À Kinshasa, le Conseil supérieur de l’audiovisuel et de la communication (CSAC) resserre l’étau sur l’environnement médiatique. Réunis en 42ᵉ session plénière, ses membres ont examiné des dossiers de régulation, validé de nouvelles autorisations pour des radios communautaires et dressé un état des lieux préoccupant de la situation salariale interne. Entre impératif de gouvernance, discipline du secteur et contraintes budgétaires persistantes, l’organe de régulation affiche une volonté de structuration durable du paysage médiatique congolais, tout en appelant à des efforts supplémentaires pour stabiliser son fonctionnement.
Le Conseil supérieur de l’audiovisuel et de la communication (CSAC) a tenu, jeudi à Kinshasa, sa 42ᵉ session ordinaire de l’Assemblée plénière, centrée sur l’assainissement de l’environnement médiatique et le suivi de ses réformes internes. Cette réunion stratégique, présidée par Christian Bosembe, s’inscrit dans un contexte marqué par des exigences accrues de régulation et de professionnalisation du secteur des médias en République démocratique du Congo.
Dès l’ouverture des travaux, le président du CSAC a rappelé les priorités de l’institution. « Cette session s’inscrit dans notre mission de régulation efficace des médias, de la promotion de la démocratie et de la consolidation de la gouvernance interne », a déclaré Christian Bosembe. Une prise de position qui traduit la volonté du régulateur de renforcer son rôle face aux défis liés à la prolifération des contenus et aux dérives observées dans le paysage médiatique.

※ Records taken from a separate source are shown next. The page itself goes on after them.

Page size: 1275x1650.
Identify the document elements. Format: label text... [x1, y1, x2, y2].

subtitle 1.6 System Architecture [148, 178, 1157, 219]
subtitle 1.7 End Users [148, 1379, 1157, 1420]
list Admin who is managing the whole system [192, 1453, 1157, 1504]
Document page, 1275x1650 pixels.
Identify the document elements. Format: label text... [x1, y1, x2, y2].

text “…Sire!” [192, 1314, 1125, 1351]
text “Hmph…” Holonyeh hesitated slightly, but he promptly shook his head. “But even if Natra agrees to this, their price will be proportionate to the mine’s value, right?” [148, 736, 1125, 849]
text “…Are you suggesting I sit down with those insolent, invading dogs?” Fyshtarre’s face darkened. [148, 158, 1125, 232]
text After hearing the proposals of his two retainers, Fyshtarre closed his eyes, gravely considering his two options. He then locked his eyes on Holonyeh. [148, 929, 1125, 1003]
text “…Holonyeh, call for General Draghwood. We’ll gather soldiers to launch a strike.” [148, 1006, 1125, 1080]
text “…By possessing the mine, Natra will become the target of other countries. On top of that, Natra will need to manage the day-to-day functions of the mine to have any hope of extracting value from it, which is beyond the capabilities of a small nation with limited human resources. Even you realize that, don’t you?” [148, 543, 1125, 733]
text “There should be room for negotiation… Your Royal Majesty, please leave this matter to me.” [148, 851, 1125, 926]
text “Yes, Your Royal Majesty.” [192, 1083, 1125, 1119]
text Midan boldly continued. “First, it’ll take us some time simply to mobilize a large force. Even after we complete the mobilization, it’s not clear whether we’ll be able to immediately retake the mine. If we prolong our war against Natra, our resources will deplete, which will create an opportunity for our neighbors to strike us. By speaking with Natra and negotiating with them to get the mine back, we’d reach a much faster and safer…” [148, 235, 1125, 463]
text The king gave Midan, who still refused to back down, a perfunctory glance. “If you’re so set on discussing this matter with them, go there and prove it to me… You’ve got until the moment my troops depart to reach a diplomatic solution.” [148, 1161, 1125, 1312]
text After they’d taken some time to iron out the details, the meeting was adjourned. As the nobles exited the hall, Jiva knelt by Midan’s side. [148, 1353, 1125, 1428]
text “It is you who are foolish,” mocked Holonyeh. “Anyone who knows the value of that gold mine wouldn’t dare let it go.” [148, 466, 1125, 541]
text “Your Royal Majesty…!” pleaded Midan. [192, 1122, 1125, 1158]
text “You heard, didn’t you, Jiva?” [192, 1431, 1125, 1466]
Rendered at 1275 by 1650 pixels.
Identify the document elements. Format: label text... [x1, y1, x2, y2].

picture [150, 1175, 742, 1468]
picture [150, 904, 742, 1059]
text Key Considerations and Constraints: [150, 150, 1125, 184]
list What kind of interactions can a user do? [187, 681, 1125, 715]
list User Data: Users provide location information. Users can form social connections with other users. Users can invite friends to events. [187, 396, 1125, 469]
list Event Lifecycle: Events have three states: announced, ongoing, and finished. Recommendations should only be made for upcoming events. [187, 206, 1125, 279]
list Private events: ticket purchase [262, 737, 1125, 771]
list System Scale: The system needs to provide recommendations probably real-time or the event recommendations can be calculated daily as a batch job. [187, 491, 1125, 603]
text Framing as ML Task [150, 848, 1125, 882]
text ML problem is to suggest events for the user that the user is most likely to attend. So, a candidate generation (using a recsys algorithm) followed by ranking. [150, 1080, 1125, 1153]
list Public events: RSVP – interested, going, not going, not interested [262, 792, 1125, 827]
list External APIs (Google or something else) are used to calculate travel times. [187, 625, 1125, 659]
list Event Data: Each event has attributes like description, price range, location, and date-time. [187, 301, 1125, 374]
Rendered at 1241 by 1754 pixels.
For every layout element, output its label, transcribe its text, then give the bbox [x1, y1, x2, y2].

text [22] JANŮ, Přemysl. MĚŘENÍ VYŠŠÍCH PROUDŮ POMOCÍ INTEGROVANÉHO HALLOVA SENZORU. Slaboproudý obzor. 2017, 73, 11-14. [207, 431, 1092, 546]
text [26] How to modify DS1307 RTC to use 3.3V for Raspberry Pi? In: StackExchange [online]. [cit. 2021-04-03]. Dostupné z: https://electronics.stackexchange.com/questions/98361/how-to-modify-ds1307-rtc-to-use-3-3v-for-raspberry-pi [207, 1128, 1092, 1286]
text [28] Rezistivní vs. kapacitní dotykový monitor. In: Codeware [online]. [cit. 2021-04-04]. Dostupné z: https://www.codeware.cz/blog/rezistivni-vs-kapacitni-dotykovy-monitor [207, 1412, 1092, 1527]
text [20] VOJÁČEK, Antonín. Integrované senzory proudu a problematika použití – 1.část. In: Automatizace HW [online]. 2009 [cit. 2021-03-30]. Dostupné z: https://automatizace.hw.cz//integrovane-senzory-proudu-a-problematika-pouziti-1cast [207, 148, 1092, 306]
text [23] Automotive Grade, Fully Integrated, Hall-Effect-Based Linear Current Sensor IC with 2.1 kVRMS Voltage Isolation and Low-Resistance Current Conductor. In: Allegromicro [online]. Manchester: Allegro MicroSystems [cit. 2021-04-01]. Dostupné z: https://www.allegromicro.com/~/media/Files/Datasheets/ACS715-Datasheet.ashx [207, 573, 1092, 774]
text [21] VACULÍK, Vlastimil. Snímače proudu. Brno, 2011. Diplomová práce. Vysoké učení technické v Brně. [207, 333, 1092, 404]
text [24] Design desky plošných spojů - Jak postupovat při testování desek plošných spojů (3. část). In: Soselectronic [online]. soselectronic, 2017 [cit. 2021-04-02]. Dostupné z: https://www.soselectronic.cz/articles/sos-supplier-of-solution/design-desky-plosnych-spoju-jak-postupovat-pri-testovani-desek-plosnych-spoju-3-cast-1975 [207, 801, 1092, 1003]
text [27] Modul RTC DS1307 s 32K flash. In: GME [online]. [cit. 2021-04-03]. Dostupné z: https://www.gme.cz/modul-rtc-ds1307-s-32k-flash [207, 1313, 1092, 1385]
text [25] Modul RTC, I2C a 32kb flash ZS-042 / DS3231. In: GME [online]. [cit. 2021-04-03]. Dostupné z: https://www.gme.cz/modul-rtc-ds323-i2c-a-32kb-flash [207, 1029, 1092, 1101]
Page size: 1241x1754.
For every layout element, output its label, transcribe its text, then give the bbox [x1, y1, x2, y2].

Au cœur des échanges, plusieurs dossiers relatifs à la régulation ont été examinés, notamment en matière de conformité des organes de presse et de respect des normes en vigueur. Le CSAC poursuit ainsi son objectif d’assainissement du secteur, en veillant à encadrer les pratiques et à responsabiliser les acteurs médiatiques. Cette dynamique s’accompagne d’un effort de sensibilisation, visant à promouvoir un journalisme respectueux de l’éthique et des principes démocratiques.
Parallèlement aux questions de régulation, la plénière a été informée de l’état d’avancement du processus d’alignement des agents du CSAC aux états liquidatifs du nouveau barème salarial. Un chantier interne crucial, mais encore confronté à des contraintes budgétaires. Le vice-président du Conseil a indiqué que la reconduction, par le gouvernement, des tableaux salariaux du premier trimestre au deuxième trimestre 2026 impose aux membres et cadres de « serrer la ceinture ». En conséquence, ces derniers devront recourir à un système de paie complémentaire pour les deux premiers trimestres de l’année, en attendant un alignement effectif prévu pour juillet 2027.
Cette situation met en lumière les difficultés structurelles auxquelles fait face l’institution, malgré son rôle central dans la régulation du secteur médiatique. Elle souligne également l’écart entre les ambitions affichées et les moyens disponibles pour les concrétiser pleinement.
Sur le plan opérationnel, la session a débouché sur des décisions concrètes. Avant la clôture des travaux, les membres du CSAC ont accordé deux avis conformes à des radios communautaires, leur permettant d’exercer désormais en toute légalité. Il s’agit de « Radiotélévision message de paix » et de « Radio Réveil Walesa ». Ces autorisations illustrent la volonté du régulateur d’encadrer l’expansion du paysage médiatique tout en favorisant l’émergence de médias de proximité.